WHAT IS BEING ASKED = Among the lines below, restate word for word only those from the line with "מידר משקיעה יותר" through the line with "ARTICOLO SUCCESSIVO", with both end lines kept.

DATA LISTING =
------------------------

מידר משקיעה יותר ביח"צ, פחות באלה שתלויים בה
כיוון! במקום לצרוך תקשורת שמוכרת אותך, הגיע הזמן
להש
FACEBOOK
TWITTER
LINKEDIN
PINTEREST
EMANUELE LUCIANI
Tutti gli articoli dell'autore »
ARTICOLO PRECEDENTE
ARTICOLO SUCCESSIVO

------------------------

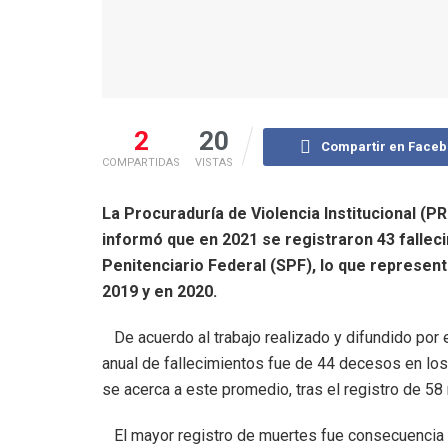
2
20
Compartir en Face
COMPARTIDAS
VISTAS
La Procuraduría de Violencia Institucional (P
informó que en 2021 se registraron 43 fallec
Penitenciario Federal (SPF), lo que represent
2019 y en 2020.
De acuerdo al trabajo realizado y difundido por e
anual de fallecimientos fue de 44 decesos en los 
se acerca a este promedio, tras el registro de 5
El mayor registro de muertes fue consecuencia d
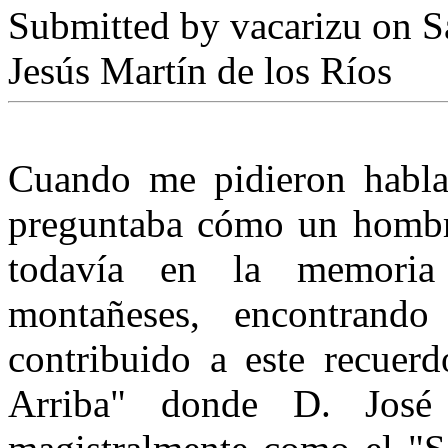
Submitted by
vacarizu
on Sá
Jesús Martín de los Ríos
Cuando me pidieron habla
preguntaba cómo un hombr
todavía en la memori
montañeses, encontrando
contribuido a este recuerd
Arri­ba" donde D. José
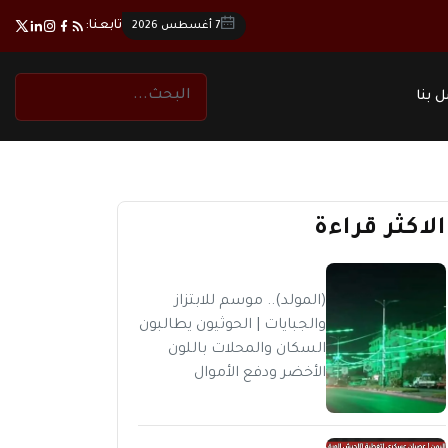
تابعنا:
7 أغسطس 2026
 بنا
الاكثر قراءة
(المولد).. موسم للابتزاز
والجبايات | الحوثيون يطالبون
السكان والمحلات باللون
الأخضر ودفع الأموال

------------------------

RESPONSE AREA =
מידר משקיעה יותר ביח"צ, פחות באלה שתלויים בה
כיוון! במקום לצרוך תקשורת שמוכרת אותך, הגיע הזמן
להש
FACEBOOK
TWITTER
LINKEDIN
PINTEREST
EMANUELE LUCIANI
Tutti gli articoli dell'autore »
ARTICOLO PRECEDENTE
ARTICOLO SUCCESSIVO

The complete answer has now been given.